What I've learned about myself from running
"It's taught me so much about myself and what to accept and what's reality. You can be successful and Type A and a lot of things. But running really puts you in your place, which is really good for me. I've really appreciated what I've learned from that. ...
"It's really great to take care of yourself. To be a healthy human being, to be given that gift when so many people suffer physically and mentally, that if I wouldn't take care of that myself, I would not feel like I was being responsible. It goes back to the gratitude of what we have and who we are because I just really believe that this is a gift to be alive and healthy when so many folks don't get to have this gift. ...
"If I have the right training, for whatever I want to do, that seems like I can't attain a goal.
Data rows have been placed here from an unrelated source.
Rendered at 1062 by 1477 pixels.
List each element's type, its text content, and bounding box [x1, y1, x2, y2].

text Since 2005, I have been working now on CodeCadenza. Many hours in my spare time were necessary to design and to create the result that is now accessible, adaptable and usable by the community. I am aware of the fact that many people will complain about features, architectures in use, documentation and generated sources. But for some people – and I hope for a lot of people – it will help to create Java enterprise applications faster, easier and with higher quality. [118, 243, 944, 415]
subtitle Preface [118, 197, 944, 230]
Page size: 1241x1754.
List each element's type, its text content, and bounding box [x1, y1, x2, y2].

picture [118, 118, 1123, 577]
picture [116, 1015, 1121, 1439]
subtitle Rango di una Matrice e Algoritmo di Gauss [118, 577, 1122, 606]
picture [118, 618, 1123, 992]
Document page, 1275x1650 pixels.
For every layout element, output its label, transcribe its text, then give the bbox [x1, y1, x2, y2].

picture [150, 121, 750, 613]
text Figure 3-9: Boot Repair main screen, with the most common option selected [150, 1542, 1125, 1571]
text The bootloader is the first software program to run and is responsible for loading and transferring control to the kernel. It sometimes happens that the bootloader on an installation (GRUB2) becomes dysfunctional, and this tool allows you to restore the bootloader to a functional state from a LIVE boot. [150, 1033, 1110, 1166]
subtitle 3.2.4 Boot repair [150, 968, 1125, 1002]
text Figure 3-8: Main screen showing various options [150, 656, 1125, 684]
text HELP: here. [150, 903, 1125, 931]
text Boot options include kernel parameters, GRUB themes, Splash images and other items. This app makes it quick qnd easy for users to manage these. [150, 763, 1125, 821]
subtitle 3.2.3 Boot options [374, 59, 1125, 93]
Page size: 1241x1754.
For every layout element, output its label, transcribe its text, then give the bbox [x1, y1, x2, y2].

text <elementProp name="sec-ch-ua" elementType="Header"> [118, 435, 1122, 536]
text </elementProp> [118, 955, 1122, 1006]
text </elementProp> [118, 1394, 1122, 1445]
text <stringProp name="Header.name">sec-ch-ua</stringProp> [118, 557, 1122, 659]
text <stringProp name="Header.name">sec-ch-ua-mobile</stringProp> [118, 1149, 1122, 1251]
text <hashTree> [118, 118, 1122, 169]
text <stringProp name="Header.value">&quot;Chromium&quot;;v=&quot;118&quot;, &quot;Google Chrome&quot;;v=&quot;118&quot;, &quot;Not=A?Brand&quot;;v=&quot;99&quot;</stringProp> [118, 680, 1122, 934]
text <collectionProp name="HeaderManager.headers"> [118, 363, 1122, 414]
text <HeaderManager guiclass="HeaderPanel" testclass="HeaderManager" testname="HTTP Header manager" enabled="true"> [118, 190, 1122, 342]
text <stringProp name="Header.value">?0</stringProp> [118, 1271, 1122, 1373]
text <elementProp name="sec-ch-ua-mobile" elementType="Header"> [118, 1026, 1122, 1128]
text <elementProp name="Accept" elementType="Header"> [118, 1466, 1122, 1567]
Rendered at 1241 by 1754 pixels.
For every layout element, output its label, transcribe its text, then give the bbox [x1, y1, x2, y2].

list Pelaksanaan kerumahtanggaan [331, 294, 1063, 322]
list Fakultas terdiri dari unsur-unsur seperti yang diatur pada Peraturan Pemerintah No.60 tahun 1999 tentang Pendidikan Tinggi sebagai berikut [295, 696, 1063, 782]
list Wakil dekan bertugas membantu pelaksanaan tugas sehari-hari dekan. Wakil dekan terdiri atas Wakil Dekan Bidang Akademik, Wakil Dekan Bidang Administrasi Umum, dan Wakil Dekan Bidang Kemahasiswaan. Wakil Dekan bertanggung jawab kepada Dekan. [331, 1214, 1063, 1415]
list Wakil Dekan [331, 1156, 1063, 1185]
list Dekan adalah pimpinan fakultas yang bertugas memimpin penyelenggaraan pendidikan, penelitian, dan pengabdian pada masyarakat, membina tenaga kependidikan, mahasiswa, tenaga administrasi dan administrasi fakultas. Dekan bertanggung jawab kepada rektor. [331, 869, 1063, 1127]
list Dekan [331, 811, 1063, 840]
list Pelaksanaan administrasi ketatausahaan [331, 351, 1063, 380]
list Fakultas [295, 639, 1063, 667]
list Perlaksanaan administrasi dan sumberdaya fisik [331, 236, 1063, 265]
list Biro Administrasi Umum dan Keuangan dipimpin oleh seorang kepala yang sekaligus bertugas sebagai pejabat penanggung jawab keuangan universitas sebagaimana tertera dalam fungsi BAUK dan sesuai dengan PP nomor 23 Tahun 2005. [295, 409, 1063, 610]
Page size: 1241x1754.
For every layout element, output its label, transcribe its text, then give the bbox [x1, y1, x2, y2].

I can get there. It may not be as pretty as I would have thought, but I can get there. The ability to be able to do something you never thought you could do is kind of amazing. I never thought I would run. I thought, 'Why are people running, hurting their knees, their feet?' Knowing what my husband experienced. And then doing it made me realize: Now I now know why they do it. ...
"Being positive helps life so much. And runners are positive people. I haven't heard the first negative word out of any of the people's mouths that I've been around, which is amazing."
Words to the wise
"If that's what you want to do, go for it. But also keep a reality in mind so that you don't disappoint yourself. There's so much as a new runner that you don't really know, because we just haven't learned it. And you learn it along the way, which is great. But you have to be around people to support you and teach you. Because, yes, you can just put on shoes and go and run, but there's a lot more than that. ...
"I started to do barre classes, because strength training and stretching are really important. And that's hard to get just in running,. You can stretch, but the strength is really important. If your body is stronger, you could be a better runner."